Prediction of the effect of the flow recirculation on platelet aggregation and fibrin formation. Computer simulation of the streamlines of the bulk blood flow through the network ladder predicts flow distortions at the intersection of the first bypass (bp 1; resulting in a zone of recirculation), at the stoppered channel (black bar), and at channel 2 (a). Simulation of blood cell transport during thrombus formation: <50% of bypass obstruction, left, and >50% bypass obstruction, right (b); shear rate profile (c) and thrombin convection profile mol/m³ (d) within these regions.

Figure 6

Effect of flow recirculation on platelet aggregation and fibrin formation. Dynamics of whole human blood flow at the intersection where the first bypass meets a stoppered channel, creating a recirculation zone (black bar); platelet aggregation was recorded using differential interference contrast, DIC and fluorescence microscopy in real time (a) while fibrin was imaged following a washing step (b).

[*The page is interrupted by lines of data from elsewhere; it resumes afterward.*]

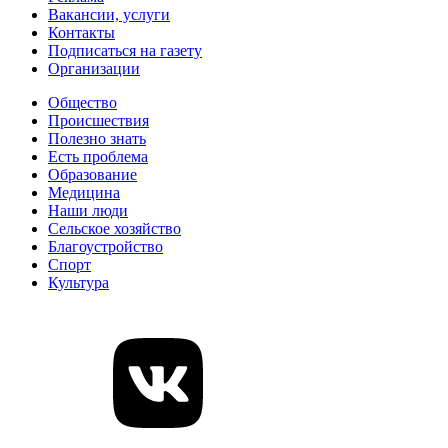
Вакансии, услуги
Контакты
Подписаться на газету
Организации
Общество
Происшествия
Полезно знать
Есть проблема
Образование
Медицина
Наши люди
Сельское хозяйство
Благоустройство
Спорт
Культура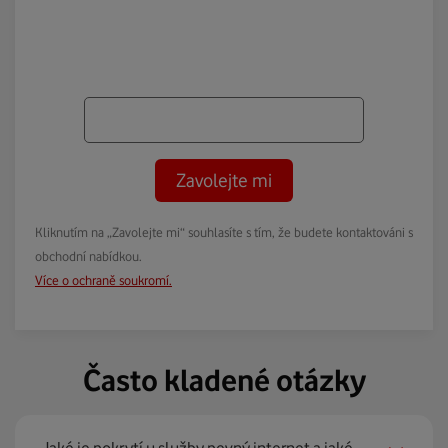
Zavolejte mi
Kliknutím na „Zavolejte mi“ souhlasíte s tím, že budete kontaktováni s
obchodní nabídkou.
Více o ochraně soukromí.
Často kladené otázky
Jaké je pokrytí u služby pevný internet a jaké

Representative images shown, n = 3.

Figure 7

An integrated approach to study thrombus formation within a microfluidic network. Integrated approach of creating simulations of blood flow velocity, shear and blood cell distribution profiles to predict the site of thrombus formation. Modeling was repeated to account for the dynamical response of blood rheology and thrombin generation as a function of temporal thrombus formation.